Da der Gründer von Abilene Charles Thompson ebenfalls die Idee eines Verladebahnhofes hatte, war für McCoy nun Eile geboten. Er verhandelte mit mehrere Eisenbahngesellschaften und schloss zunächst einen Vertrag mit der Kansas Pacific Railroad ab, nachdem er bereits östlich von Abilene Weideland gekauft hatte. Jetzt hatte McCoy die nötigen finanziellen Mittel, um in Abilene einen Bahnhof, ein Geschäftshaus, ein Hotel und eine Bank zu bauen. Die Kansas Pacific Railroad brach nach einiger Zeit jedoch den Vertrag, was McCoy vorübergehend bankrott machte. Schließlich ging er zur Hannibal- und St.-Joseph-Railroad, mit der er dann erneut einen Vertrag über Verlademöglichkeiten abschloss. Am 1. Juli 1867 konnte er so sein Werk vollenden.

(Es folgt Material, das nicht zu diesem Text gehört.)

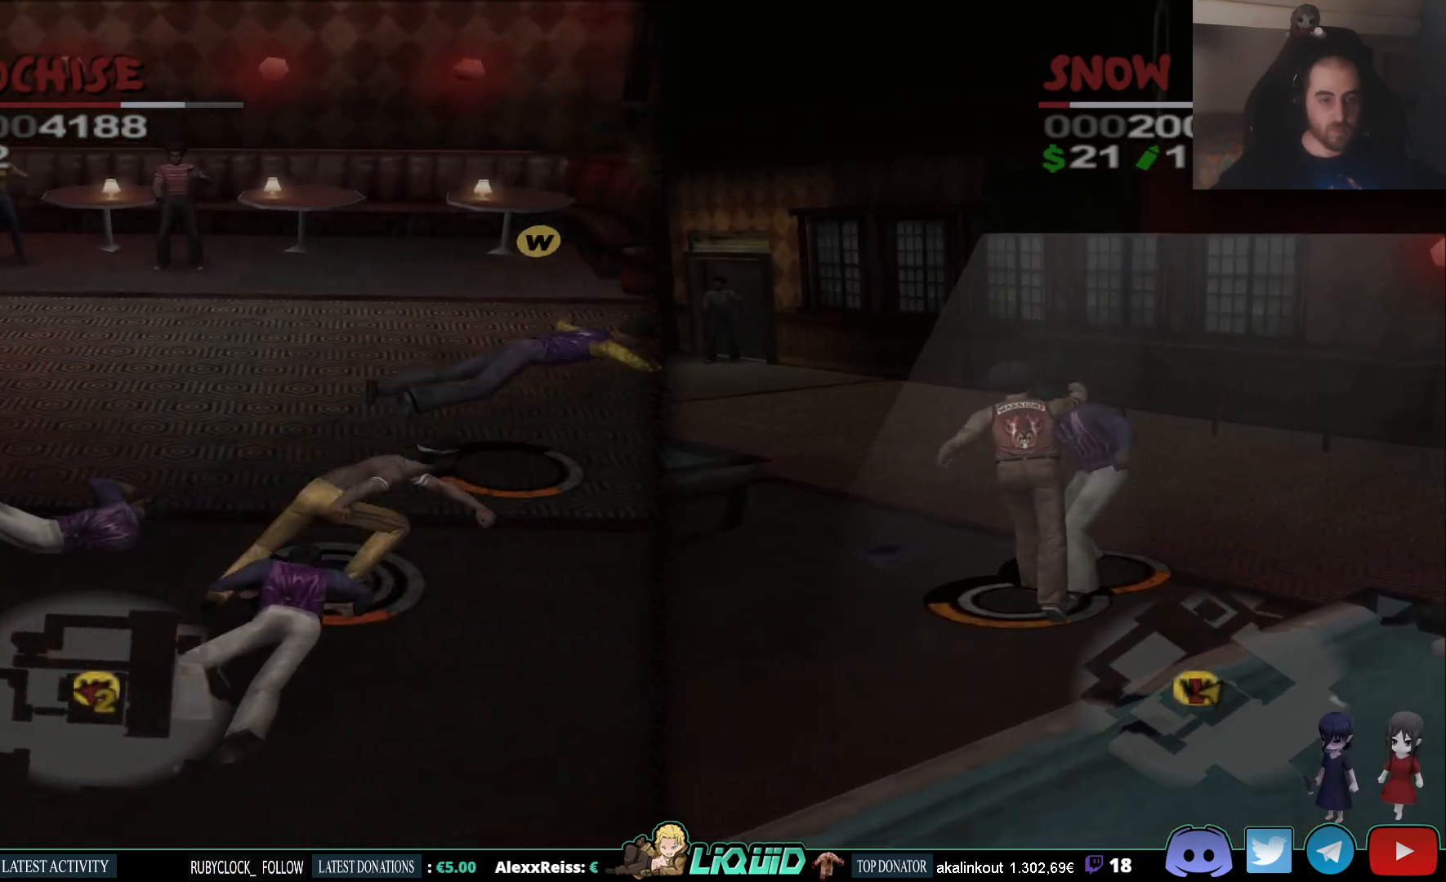
{"buttons": [], "left_stick": "down-left", "right_stick": "center", "events": [[100, "left_stick", "down"], [467, "left_stick", "down-left"]]}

Jetzt mussten die Rinderherden aber erst von Texas nach Abilene getrieben werden. Die Route, die später am meisten benutzt wurde, war der sogenannte Chrisholm Trail. Dieser Weg wurde von einem Tauschhändler namens Jesse Chrisholm entdeckt und war wegen seiner zahlreichen Wasserlöchern der geeignetste. McCoy erfuhr von einem gewissen John Jacob Myers davon. Dieser versprach ihm, die Herdenführer aus Texas auf diesen Weg hinzuweisen, was aber in diesem Jahr schon zu spät war. So wurden im ersten Jahr relativ wenige Herden über diese Route getrieben. Am 5. September 1867 verließ der erste Zug mit Longhorn-Rindern die Stadt. Anfangs wurden erst 36000 Rinder verladen, aber 1870 waren es schon knapp 300000. So wurde aus dem einst verschlafendem Städtchen, das zu Beginn nur aus zwölf Hütten bestand, eine blühende Handelsstadt, in der sich aber auch mit der Zeit allerlei Gesindel eingefunden hatte. Schon im Frühling 1868 trafen die ersten zwielichtigen Gestalten in Abilene ein: Cowboys, die ihr gerade verdientes Geld mit vollen Händen ausgaben, Spieler, Bordellinhaber, Diebe und natürlich auch Revolverhelden. So gab es kaum einen Tag ohne Schießerei. Zunächst begnügten sich die Stadtväter jedoch nur mit Verordnungen, um die Stadt nach außen als zivilisiert darzustellen. So wurden Saloons lizenziert, Bordelle beaufsichtigt und kleinere Straftaten ignoriert. Die Verordnung, keine Waffen zu tragen, wurde natürlich auch nicht beachtet. Es fehlten eben doch Polizeikräfte.


Als in Abilene ein massives Gefängnis aus Stein gebaut werden sollte, rissen die freiheitsliebenden Cowboy mit ihren Lassos das Gebäude noch vor dessen Fertigstellung wieder ein. Erst unter Bewachung wurde es schließlich wieder aufgebaut und vollendet. Der erste Gefangene war ein schwarzer Koch, der zu einer Cowboymannschaft gehörte. Dieser wurde jedoch noch am gleichen Abend von seinen Kumpanen befreit. Jetzt kamen die Stadtväter doch zum Schluss, einen Marshal zu engagieren. Der erste Marshal war Thomas J. "Bear River" Smith, dem es gelang, mit Hilfe seiner Fäuste das Waffengesetz durchzusetzen. Ca. ein halbes Jahr später - nachdem Smith von einem Farmer ermordet wurde - übernahm der Revolvermann James Butler (Wild Bill) Hickok das Amt.


Im Gegensatz zu seinem Vorgänger, war Hickok bereit, sofort zu schießen und zu töten. Außerdem war er die meiste Zeit im Saloon  beim Kartenspiel anzutreffen. Als Hickok am 9. Oktober 1871 den Inhaber des Bulls Head Saloons Phil Coe tötete und die ansässige Zeitung von einer gerechten Strafe sprach, war die Empörung der Cowboys und Herdenführer sehr groß. Einflussreiche Rinderkönige entschlossen sich, ihre Rinderherden nicht mehr in Abilene verladen zu lassen. Geschäftsgespräche wurden spontan abgebrochen und die Cowboys verließen die Stadt ohne weiter Geld auszugeben. So verlor die erste Rinderstadt des Wilden Westens an Bedeutung. Zwischen den Jahren 1867 und 1872 wurden insgesamt fast drei Millionen Rinder nach Abilene getrieben. Aber nun verlor Joseph McCoy sein Verladegeschäft und seine ganzen Häuser, die er errichten ließ. Er ging nach Kansas City und starb dort im Jahre 1915.